# [YOUR GOAL]
Rewrite all the material below, replacing every "series" with "trace" and keeping everything else the same. Leave out the pictures.
-=-=-=-=-
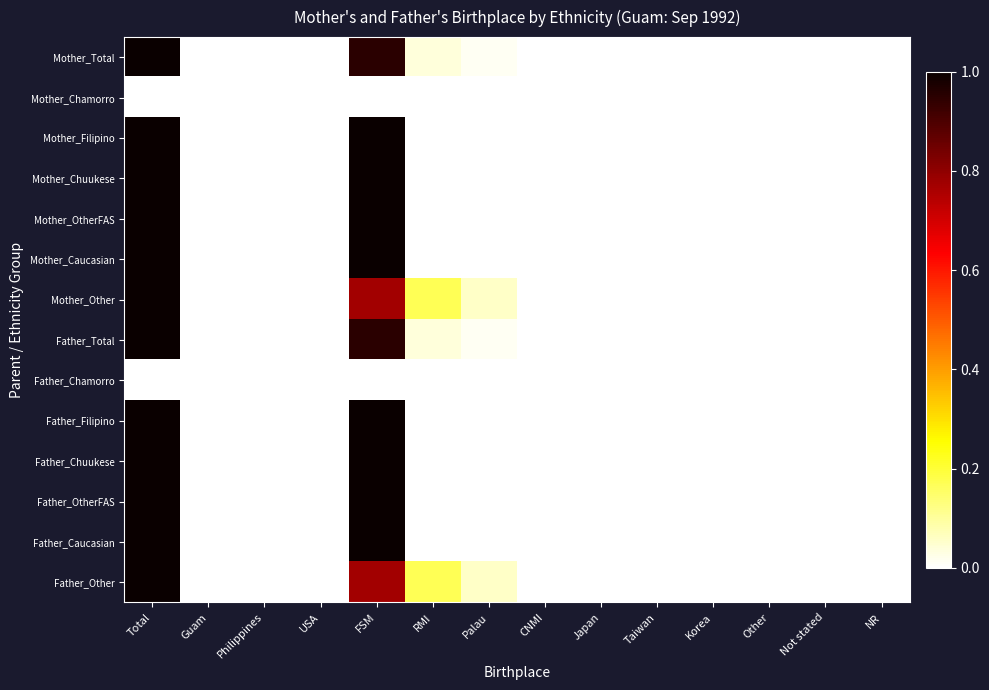

At which category does the chart reach its minimum across all series?

Guam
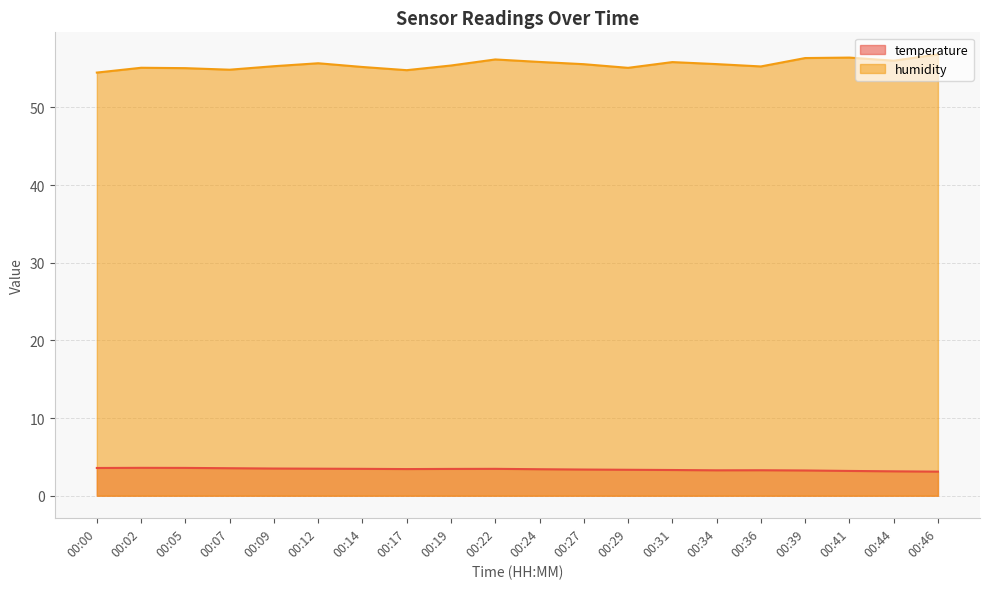

The humidity series shows 15.9 at 00:31. True or false?

False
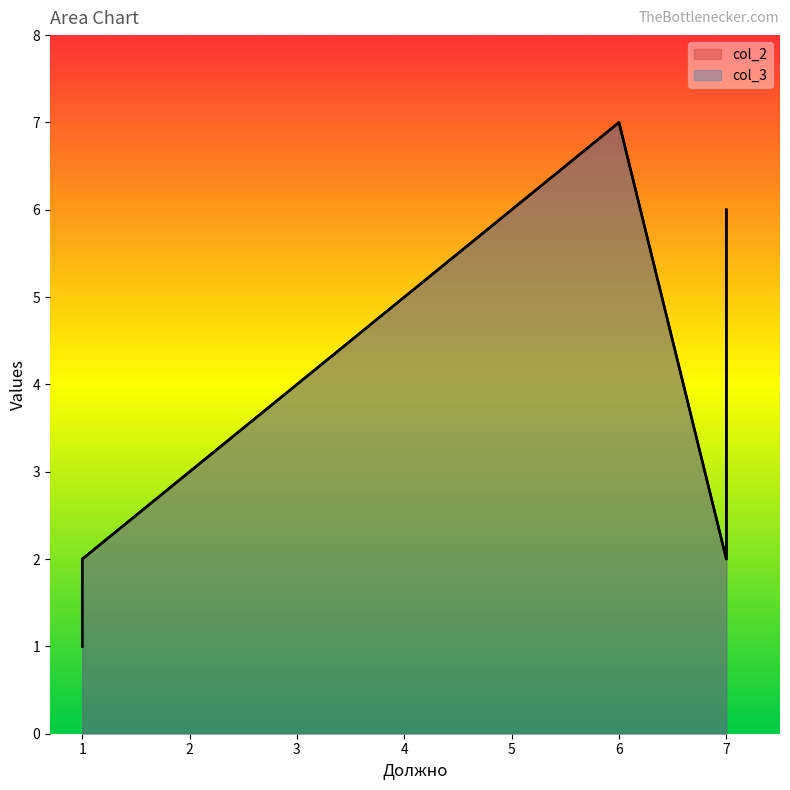

Which series has the largest total across all categories?

col_2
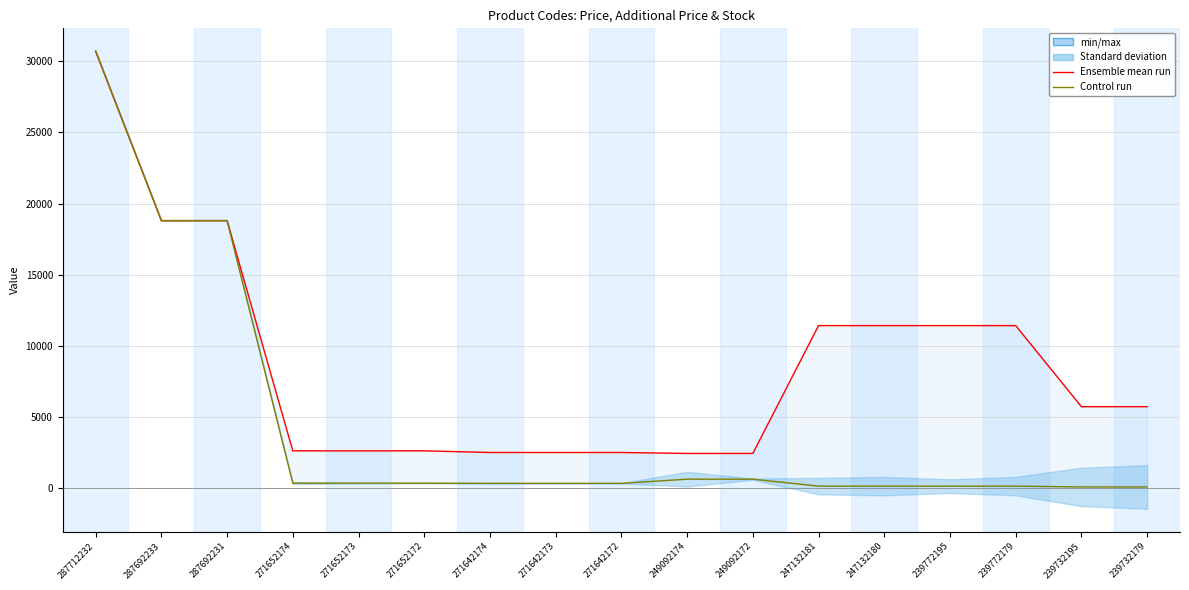

At how many categories does at least one series exceed 30550?

1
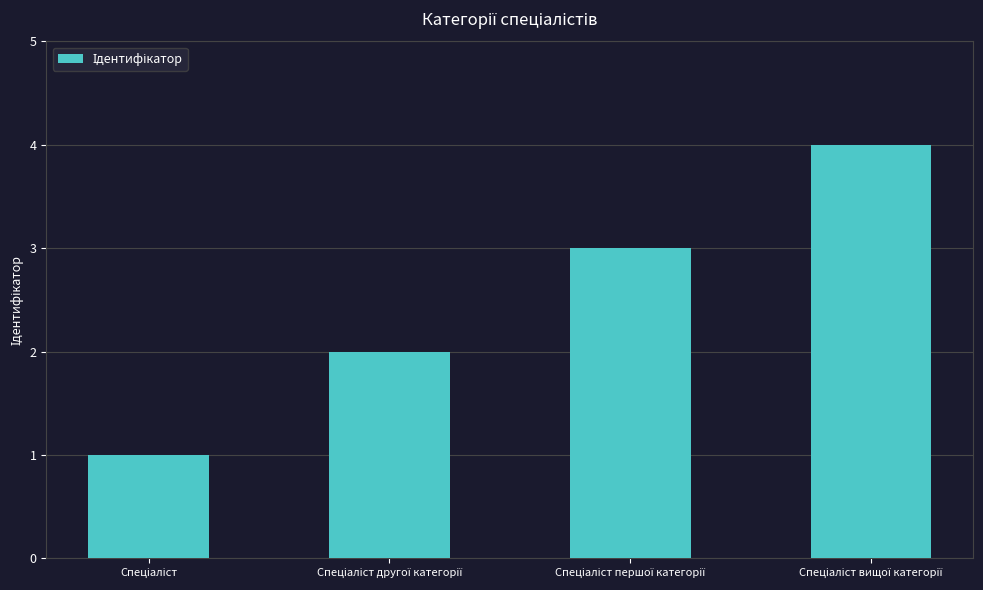

What is the greatest value displayed?

4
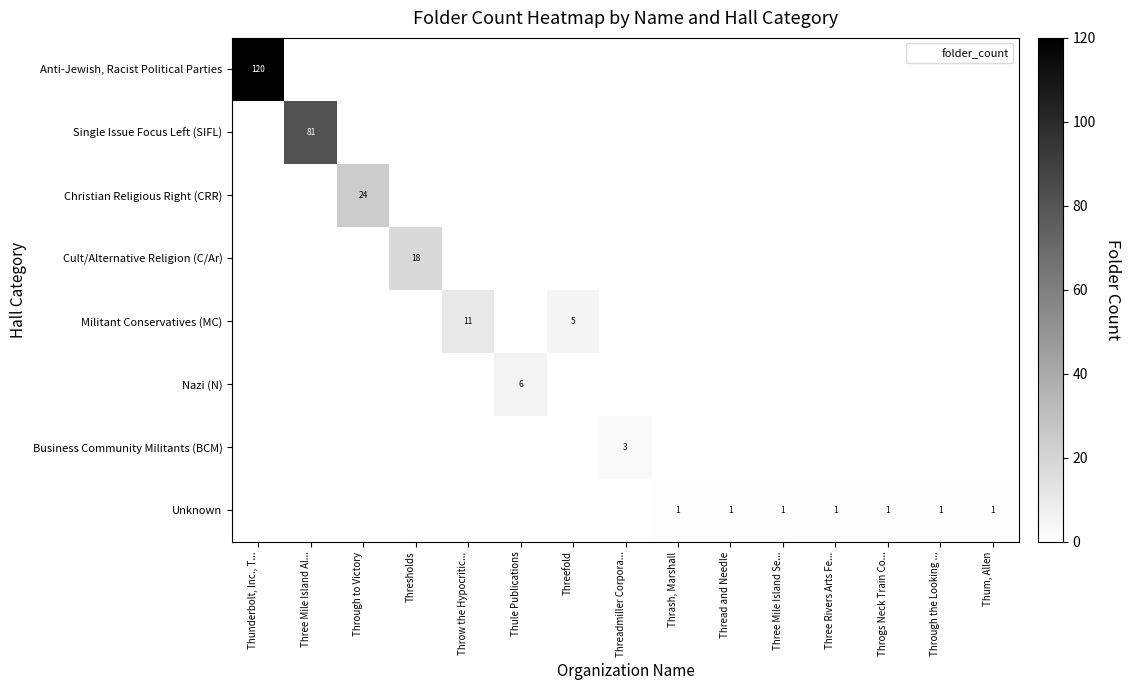

Is it true that row_1 equals 45 at Through the Looking ...?

False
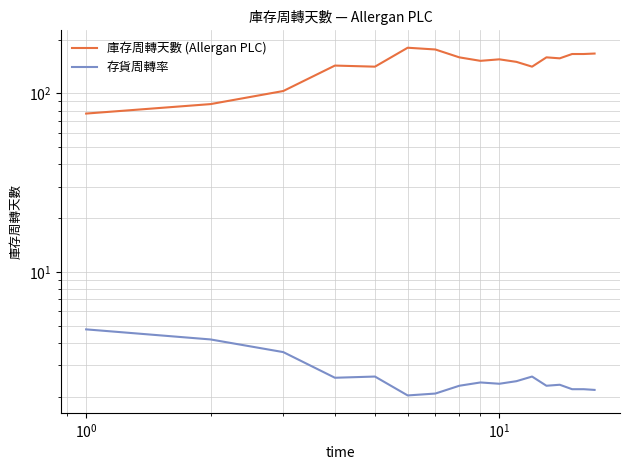

True or false: 庫存周轉天數 (Allergan PLC) and 存貨周轉率 intersect in this chart.

False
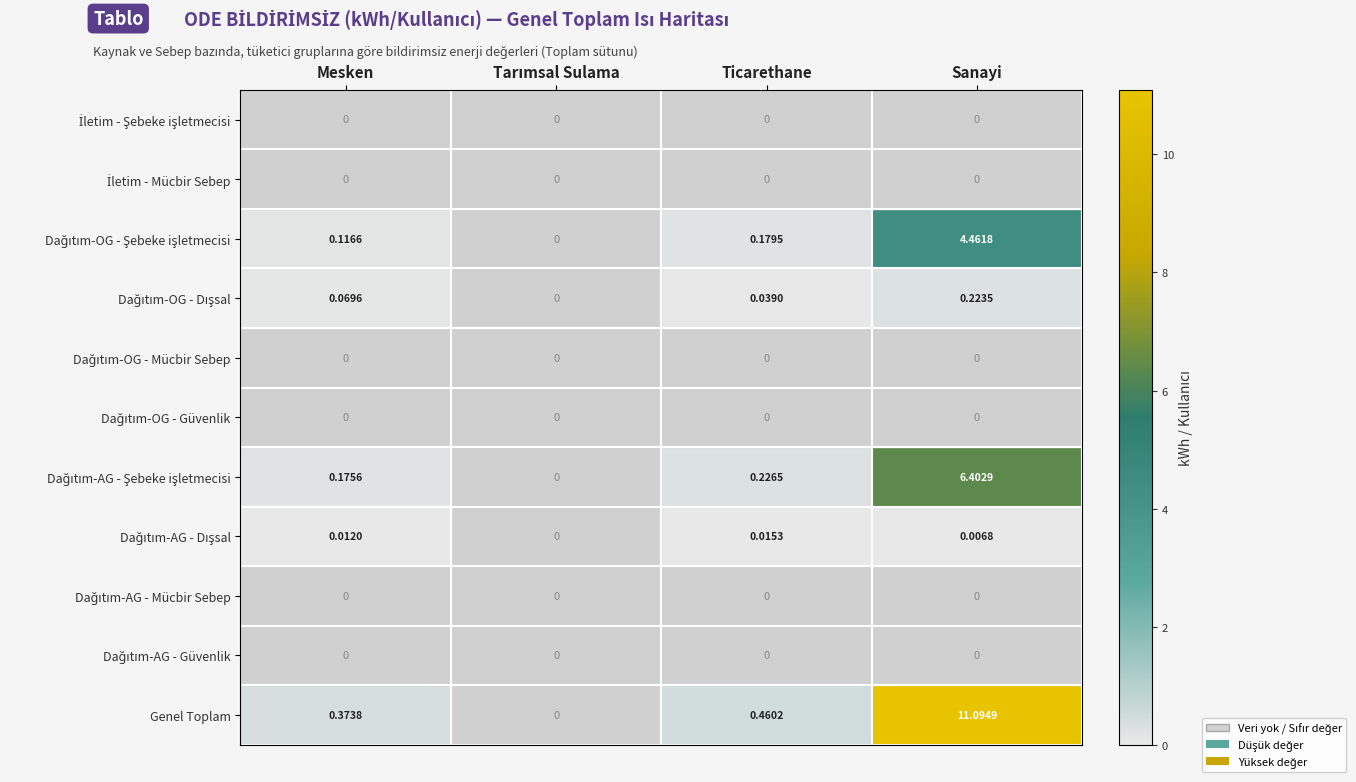

Which series has the largest total across all categories?

Genel Toplam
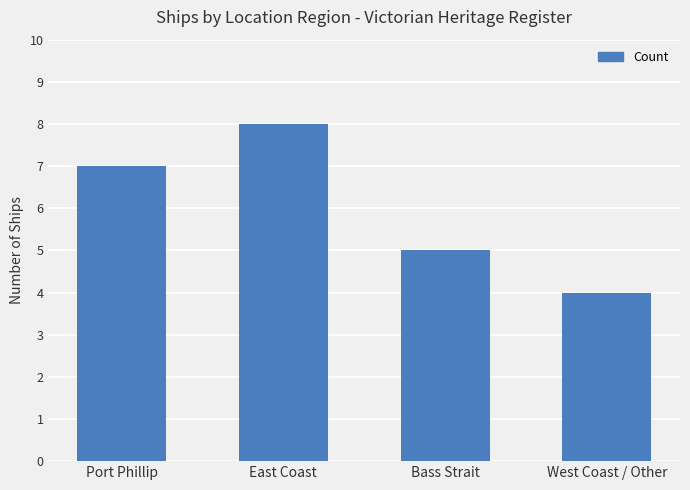

Rank the categories by value from highest to lowest.

East Coast, Port Phillip, Bass Strait, West Coast / Other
-=-=-=-=-
# [SOLUTION]
At which category does the chart reach its minimum across all trace?

Guam

The humidity trace shows 15.9 at 00:31. True or false?

False

Which trace has the largest total across all categories?

col_2

At how many categories does at least one trace exceed 30550?

1

What is the greatest value displayed?

4

Is it true that row_1 equals 45 at Through the Looking ...?

False

True or false: 庫存周轉天數 (Allergan PLC) and 存貨周轉率 intersect in this chart.

False

Which trace has the largest total across all categories?

Genel Toplam

Rank the categories by value from highest to lowest.

East Coast, Port Phillip, Bass Strait, West Coast / Other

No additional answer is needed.